We might, of course, see a purely missional order here. First the Father is active in the world, then the Son, and then the Holy Spirit is sent. But I think we want more than just such a temporal ordering in our explanation. After all, while the Holy Spirit is especially sent in New Testament times, it seems right to talk of the Spirit’s activity in Old Testament times. And maybe even some of the explicit mentions of Ruakh Elohim, God’s Spirit, including at the beginning of Genesis, is already an indication of the economic involvement of the Spirit. It is at least better if we can ground what feels like an important feature of a central Christian prayer in something eternal.
One solution would be a subordinationist one: the Son is subordinate to the Father, and the Holy Spirit is subordinate to the Son. But that would be a heresy.
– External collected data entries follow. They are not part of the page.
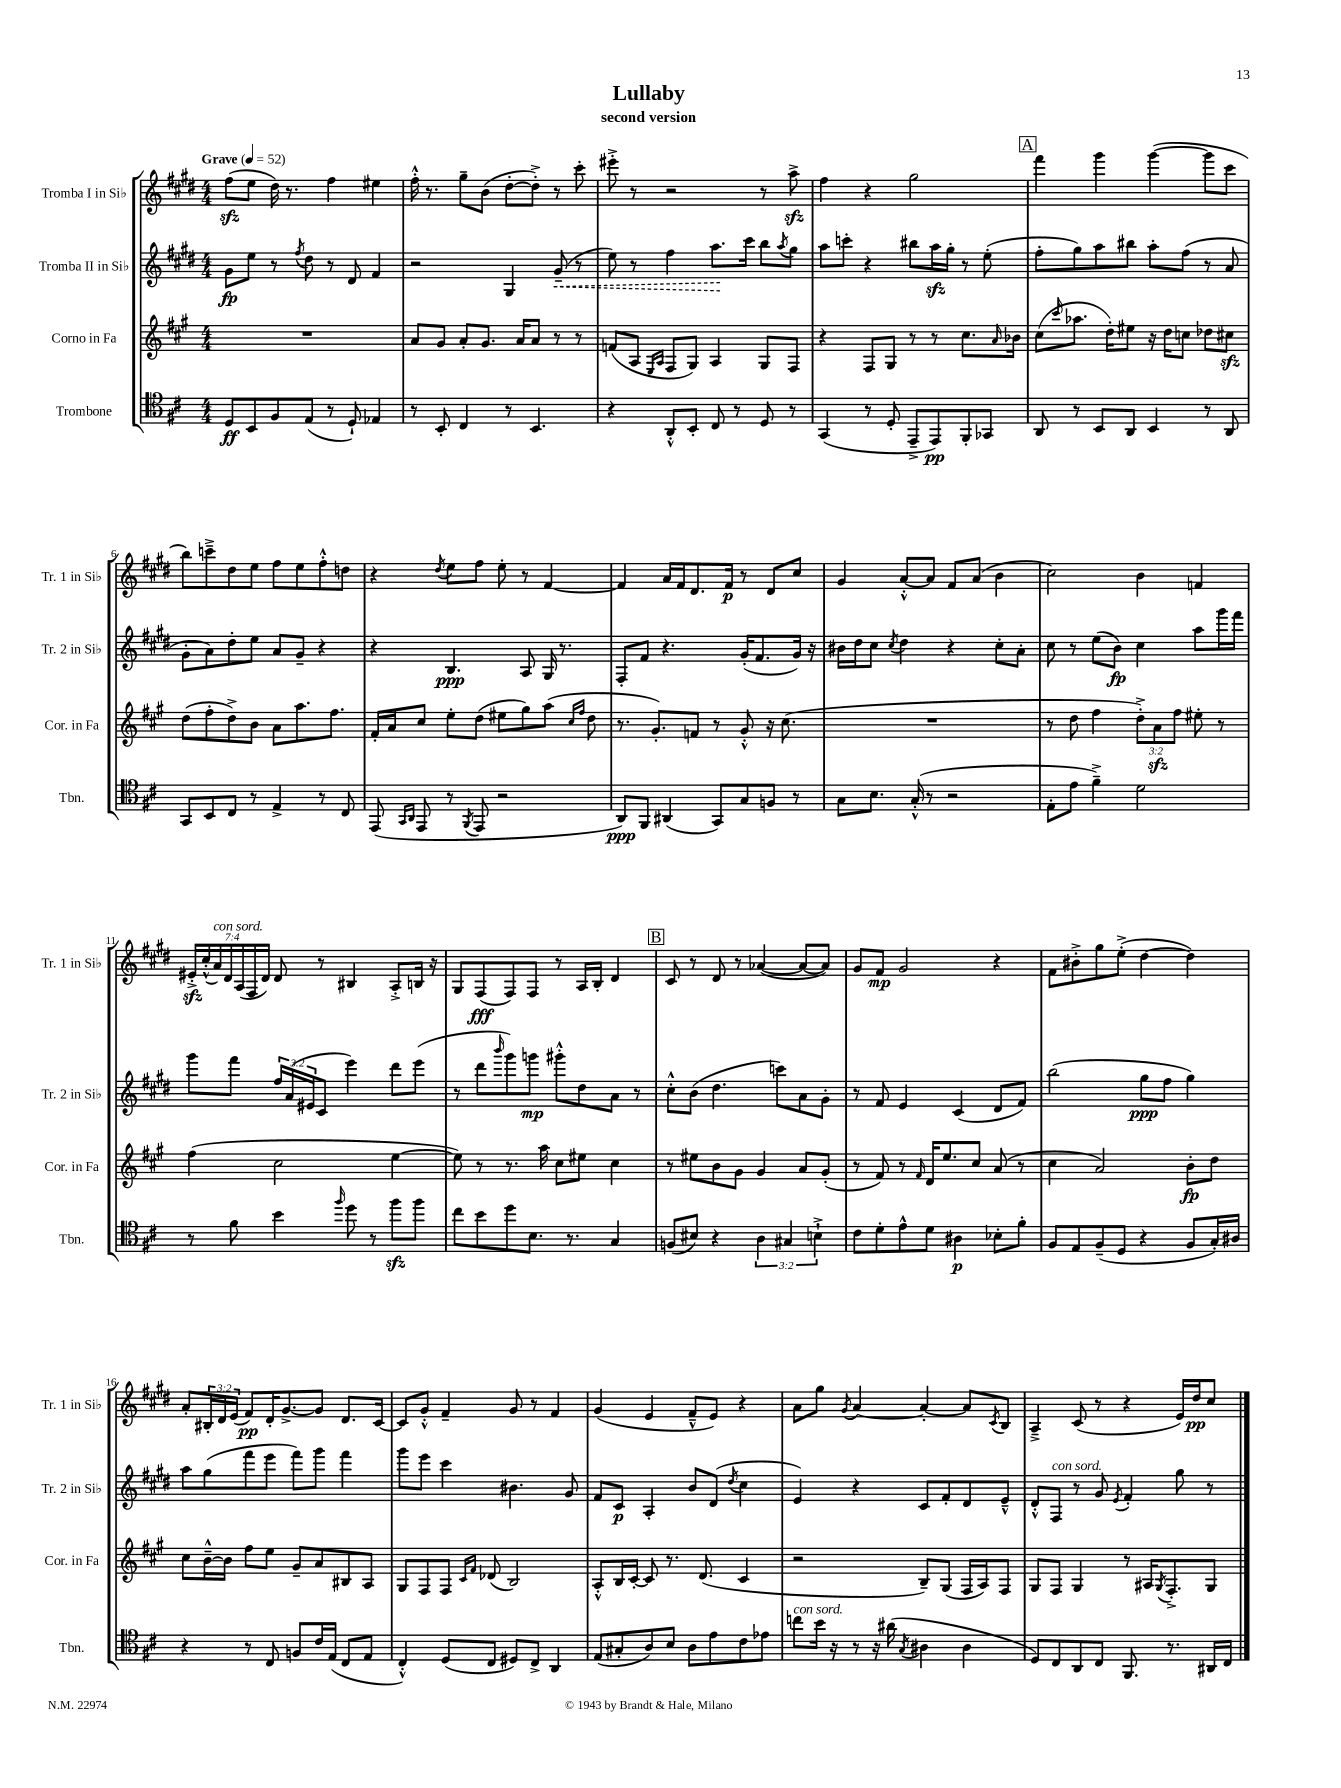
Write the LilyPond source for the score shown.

\header { title = "Lullaby" subtitle = "second version" }
<<
\new StaffGroup <<
\new Staff = "s0" \with { instrumentName = "Tromba I in Sib" shortInstrumentName = "Tr. 1 in Sib" } {
    \clef treble \key e \major \numericTimeSignature \time 4/4 \override Staff.TupletNumber.text = #tuplet-number::calc-fraction-text \tempo "Grave" 4 = 52
    fis''8\sfz( e''8 dis''16) r8. fis''4 eis''4 |
    fis''16-.-^ r8. gis''8-- b'8( dis''8~-. dis''8-.->) r8 cis'''8-. |
    eis'''8-.-> r8 r2 r8 a''8->\sfz |
    fis''4 r4 gis''2 |
    \mark \markup { \box "A" } fis'''4 gis'''4 gis'''4~( gis'''8 cis'''8 |
    b''8) c'''8---> dis''8 e''8 fis''8 e''8 fis''8-.-^ d''8 |
    r4 \acciaccatura { dis''8 } e''8 fis''8 e''8-. r8 fis'4~ |
    fis'4 a'16 fis'16 dis'8. fis'16\p r8 dis'8 cis''8 |
    gis'4 a'8~-.-^ a'8 fis'8 a'8( b'4 |
    cis''2) b'4 f'4 |
    \tuplet 7/4 { eis'16-.->\sfz cis''16-.-^( a'16^\markup { \italic "con sord." }) dis'16 a16( fis16 dis'16) } dis'8 r8 bis4 a8-.-> b16 r16 |
    gis8 fis8\fff( fis8) fis8 r8 a16 b16-. dis'4 |
    \mark \markup { \box "B" } cis'8 r8 dis'8 r8 aes'4~( aes'8~ aes'8) |
    gis'8 fis'8\mp gis'2 r4 |
    fis'8 bis'8-.-> gis''8 e''8-.->( dis''4~ dis''4) |
    a'8-. \tuplet 3/2 { bis16-. dis'16 e'16( } fis'8\pp) dis'16-. gis'8.~-> gis'8 dis'8. cis'16~ |
    cis'8 gis'8-.-^ fis'4-- gis'8 r8 fis'4 |
    gis'4( e'4 fis'8---^ e'8) r4 |
    a'8 gis''8 \acciaccatura { gis'8 } a'4~ a'4~-. a'8 \acciaccatura { cis'8 } b8 |
    a4---> cis'8( r8 r4 e'16) dis''16\pp cis''8 \bar "|." |
}
\new Staff = "s1" \with { instrumentName = "Tromba II in Sib" shortInstrumentName = "Tr. 2 in Sib" } {
    \clef treble \key e \major \numericTimeSignature \time 4/4 \override Staff.TupletNumber.text = #tuplet-number::calc-fraction-text
    gis'8\fp e''8 r8 \acciaccatura { fis''8 } dis''8 r8 dis'8 fis'4 |
    r2 gis4 \once \override Hairpin.style = #'dashed-line gis'8--\<( r8 |
    e''8) r8 fis''4 a''8.\! cis'''16 b''8 \acciaccatura { a''8 } gis''8 |
    a''8 c'''8-. r4 bis''8 a''16\sfz gis''16-. r8 e''8-.( |
    \mark \markup { \box "A" } fis''8-. gis''8) a''8 bis''8 a''8-. fis''8( r8 a'8 |
    gis'8-. a'8) dis''8-. e''8 a'8 gis'8-- r4 |
    r4 b4.\ppp a8 gis16 r8. |
    fis8-. fis'8 r4. gis'16-.( fis'8. gis'16) r16 |
    bis'16 dis''16 cis''8 \acciaccatura { cis''8 } dis''4 r4 cis''8-. a'8-. |
    cis''8 r8 e''8( b'8\fp) cis''4 a''8 gis'''16 fis'''16 |
    gis'''8 fis'''8 \tuplet 3/2 { fis''16 a'16( eis'16 } cis'8 e'''4) dis'''8 e'''8( |
    r8 dis'''8 \grace { b'''16 } gis'''8) g'''8\mp gis'''8-.-^ dis''8 a'8 r8 |
    \mark \markup { \box "B" } cis''8-.-^ b'8( dis''4. c'''8) a'8 gis'8-. |
    r8 fis'8 e'4 cis'4( dis'8 fis'8) |
    b''2( gis''8\ppp fis''8 gis''4) |
    a''8 gis''8( fis'''8 e'''8 fis'''8) gis'''8 fis'''4 |
    gis'''8 e'''8 cis'''4 bis'4. gis'8 |
    fis'8 cis'8\p a4-. b'8 dis'8( \acciaccatura { dis''8 } cis''4 |
    e'4) r4 cis'8 fis'8-. dis'8 e'8---^ |
    dis'8-.-^ fis8^\markup { \italic "con sord." } r8 gis'8 \acciaccatura { e'8 } fis'4-. gis''8 r8 \bar "|." |
}
\new Staff = "s2" \with { instrumentName = "Corno in Fa" shortInstrumentName = "Cor. in Fa" } {
    \clef treble \key a \major \numericTimeSignature \time 4/4 \override Staff.TupletNumber.text = #tuplet-number::calc-fraction-text
    R1 |
    a'8 gis'8 a'8-. gis'8. a'16 a'8 r8 r8 |
    f'8( a8 \grace { e16 a16 } fis8 gis8) a4 gis8 fis8 |
    r4 fis8 gis8 r8 r8 cis''8. \grace { a'16 } bes'16 |
    \mark \markup { \box "A" } cis''8( \grace { cis'''16 } aes''8. d''16-.) eis''8 r16 d''16 c''8 des''8 cis''8\sfz |
    d''8( fis''8-. d''8->) b'8 a'8 a''8. fis''8. |
    fis'16-. a'16 cis''8 e''8-. d''8( eis''8 gis''8) a''8( \grace { cis''16 fis''16 } d''8 |
    r8. gis'8.-.) f'8 r8 gis'8-.-^ r16 cis''8.( |
    R1 |
    r8 d''8 fis''4 \tuplet 3/2 { d''8-.->) a'8\sfz fis''8 } eis''8-. r8 |
    fis''4( cis''2 e''4~ |
    e''8) r8 r8. a''16 cis''8 eis''8 cis''4 |
    \mark \markup { \box "B" } r8 eis''8 b'8 gis'8 gis'4 a'8 gis'8-.( |
    r8 fis'8) r8 \grace { fis'16 } d'16 e''8. cis''8 a'8( r8 |
    cis''4 a'2) b'8-.\fp d''8 |
    cis''8 b'16~---^ b'16 fis''8 e''8 gis'8-- a'8 bis8 a8 |
    gis8 fis8 fis8 \grace { cis'16 fis'16 } des'8( b2) |
    a8-.-^ b16 cis'16~-. cis'8 r8. d'8.( cis'4 |
    r2 b8--) gis8( fis16 a16) fis8 |
    gis8 fis8 gis4 r8 ais16 \acciaccatura { gis8 } fis8.-.-> gis8 \bar "|." |
}
\new Staff = "s3" \with { instrumentName = "Trombone" shortInstrumentName = "Tbn." } {
    \clef tenor \key d \major \numericTimeSignature \time 4/4 \override Staff.TupletNumber.text = #tuplet-number::calc-fraction-text
    d8\ff b,8 fis8 e8( r8 d8-!) ees4 |
    r8 b,8-. cis4 r8 b,4. |
    r4 a,8-.-^ b,8-. cis8 r8 d8 r8 |
    g,4( r8 d8-. e,8---> e,8\pp) fis,8-. ges,8 |
    \mark \markup { \box "A" } a,8 r8 b,8 a,8 b,4 r8 a,8 |
    g,8 b,8 cis8 r8 e4-> r8 cis8 |
    e,8( \grace { g,16 a,16 } e,8 r8 \acciaccatura { fis,8 } e,8 r2 |
    a,8\ppp) fis,8 ais,4( g,8) g8 f8 r8 |
    g8 b8. g16-.-^( r8 r2 |
    e8-. e'8 fis'4--->) d'2 |
    r8 fis'8 b'4 \grace { fis''16 } d''8 r8 fis''8\sfz fis''8 |
    cis''8 b'8 d''8 b8. r8. g4 |
    \mark \markup { \box "B" } f8( bis8) r4 \tuplet 3/2 { a4 gis4 b4-!-> } |
    cis'8 d'8-. e'8-^ d'8 ais4\p bes8-. fis'8-. |
    fis8 e8 fis8--( d8 r4 fis8 g16-.) ais16 |
    r4 r8 cis8 f8 cis'16 e16( cis8 e8 |
    cis4-.-^) d8( cis8 dis8) cis8-> a,4 |
    e8( gis8-. a8) b8 a8 e'8 cis'8 ees'8 |
    c''8^\markup { \italic "con sord." } b'16 r16 r8 r16 ais'16( \acciaccatura { g8 } ais4 ais4 |
    d8) cis8 a,8 cis8 fis,8. r8. ais,16 cis16 \bar "|." |
}
>>
>>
I propose that the filioque, whether formulated in terms of the Holy Spirit proceeding from the Father and the Son or from the Father through the Son, gives an elegant eternity-based account of what makes the order in the prayer appropriate. First, the Father, from whom the Son proceeds, and then the Holy Spirit who proceeds from the Father and/through the Son. The order is not that of subordination but of procession.